(Records from a dataset)
-*-*-
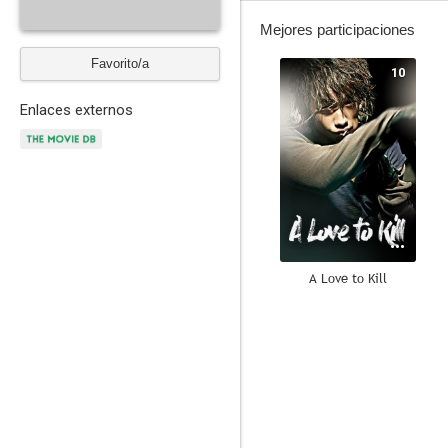
Mejores participaciones
Favorito/a
10
Enlaces externos
A Love to Kill
7.3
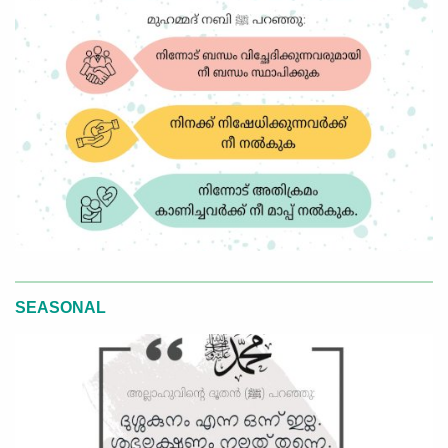
SEASONAL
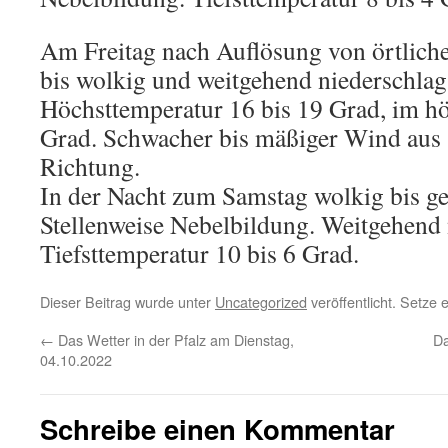
Am Freitag nach Auflösung von örtliche
bis wolkig und weitgehend niederschlags
Höchsttemperatur 16 bis 19 Grad, im h
Grad. Schwacher bis mäßiger Wind aus 
Richtung.
In der Nacht zum Samstag wolkig bis ge
Stellenweise Nebelbildung. Weitgehend 
Tiefsttemperatur 10 bis 6 Grad.
Dieser Beitrag wurde unter
Uncategorized
veröffentlicht. Setze
←
Das Wetter in der Pfalz am Dienstag,
Da
04.10.2022
Schreibe einen Kommentar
-*-*-
Print exactly the lines above, starting at the line that contains "Tiefsttemperatur 10 bis 6 Grad." and ending with the last line of the records, both included.

Written reply:
Tiefsttemperatur 10 bis 6 Grad.
Dieser Beitrag wurde unter
Uncategorized
veröffentlicht. Setze
←
Das Wetter in der Pfalz am Dienstag,
Da
04.10.2022
Schreibe einen Kommentar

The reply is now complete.